4. Can I Change Engine Oil Myself?
Yes, you can.
However, we don’t recommend a DIY oil change because it requires some automotive knowledge. It’s always better to schedule service with a professional, so they can look over the rest of your car too.
With that said, here’s how to do it:
Gather all the tools and parts required, including rags, safety glasses, wrench set, a container for used oil, engine oil, oil filter, and oil filter gasket. Keep your owners manual handy, just in case.
Start by laying plastic sheeting on the ground. Then drive your vehicle on it. This’ll eliminate oil spill cleanup since you can toss the entire sheet once done. You can even keep it for the next oil change if you go spill-free.
Use jack stands to lift your vehicle and then place the oil container to collect the used oil.
Unscrew the vehicle’s oil drain plug using a proper wrench and pull it out, away from the oil stream.
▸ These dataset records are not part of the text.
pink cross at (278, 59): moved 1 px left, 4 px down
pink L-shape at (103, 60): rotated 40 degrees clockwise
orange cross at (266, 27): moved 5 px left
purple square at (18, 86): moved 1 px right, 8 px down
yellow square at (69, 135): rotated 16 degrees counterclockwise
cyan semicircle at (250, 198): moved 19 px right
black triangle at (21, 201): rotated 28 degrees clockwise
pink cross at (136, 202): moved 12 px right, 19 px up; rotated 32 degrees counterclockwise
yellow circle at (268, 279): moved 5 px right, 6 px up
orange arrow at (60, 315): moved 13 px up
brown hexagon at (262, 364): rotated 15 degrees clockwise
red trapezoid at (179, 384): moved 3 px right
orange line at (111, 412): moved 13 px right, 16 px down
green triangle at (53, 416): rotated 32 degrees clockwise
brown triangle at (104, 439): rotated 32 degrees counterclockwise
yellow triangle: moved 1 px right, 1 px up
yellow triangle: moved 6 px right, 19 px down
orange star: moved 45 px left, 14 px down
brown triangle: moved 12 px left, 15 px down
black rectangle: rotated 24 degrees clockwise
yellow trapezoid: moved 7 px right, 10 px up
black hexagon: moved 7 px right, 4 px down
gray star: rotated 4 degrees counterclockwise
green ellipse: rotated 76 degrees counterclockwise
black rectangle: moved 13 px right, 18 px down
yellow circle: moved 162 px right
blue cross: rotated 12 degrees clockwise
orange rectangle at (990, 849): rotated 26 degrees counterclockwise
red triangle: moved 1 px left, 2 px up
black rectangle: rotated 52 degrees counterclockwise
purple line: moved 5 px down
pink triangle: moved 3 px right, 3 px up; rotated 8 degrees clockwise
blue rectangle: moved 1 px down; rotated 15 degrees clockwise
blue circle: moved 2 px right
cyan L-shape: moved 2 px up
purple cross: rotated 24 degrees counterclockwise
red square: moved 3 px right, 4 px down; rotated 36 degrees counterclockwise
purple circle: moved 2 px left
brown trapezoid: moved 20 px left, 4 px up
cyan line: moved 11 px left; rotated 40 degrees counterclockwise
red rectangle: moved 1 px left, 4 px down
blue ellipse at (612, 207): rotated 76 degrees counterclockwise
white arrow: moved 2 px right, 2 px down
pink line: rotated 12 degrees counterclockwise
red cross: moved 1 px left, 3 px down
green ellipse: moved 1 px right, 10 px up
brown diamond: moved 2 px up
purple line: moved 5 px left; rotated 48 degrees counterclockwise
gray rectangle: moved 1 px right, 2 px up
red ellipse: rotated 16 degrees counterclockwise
Clean the drain plug.
Let the engine oil drain for 5 minutes or until the oil flow has slowed to a trickle.
Find the oil filter and loosen it using an oil-filter wrench till the oil comes out of the top and drips down into your container. Finish removing the filter once the oil flow reduces.
Replace the drain plug and tighten it. Next, install the new oil filter (use a high-quality oil filter to extend oil life). Once done, lower the car back to the ground.
Now, open the hood and remove the oil cap. Use a funnel to fill the engine with the right oil volume recommended by your vehicle manufacturer.
Wait a few minutes for the motor oil to settle, then use a dipstick to verify if your oil level is appropriate. Finally, start your vehicle and let it idle, and warm-up. Do a vehicle inspection for oil leaks under the car and around the oil filter.
Note: Dispose of the used motor oil correctly by taking them to a recycling center.
5. What Does A Full-Service Oil Change Include?
A full oil change service will differ from one service center to the next. However, during regular oil changes, an expert technician will generally:
Suggest the right oil type for your vehicle — whether it’s a synthetic blend oil change or something else.
Change the car’s oil with the right oil. It’ll be the best branded full synthetic motor oil, synthetic blend oil, or high mileage motor oil. Then check for oil leaks.
Inspect your cabin air filter, air filter, and other vehicle filters.
Conduct a thorough courtesy vehicle inspection to check car lights, battery life, tire pressure (using a tire pressure monitoring system), other vital fluid levels (like power steering fluid, washer fluid), wiper blades, etc.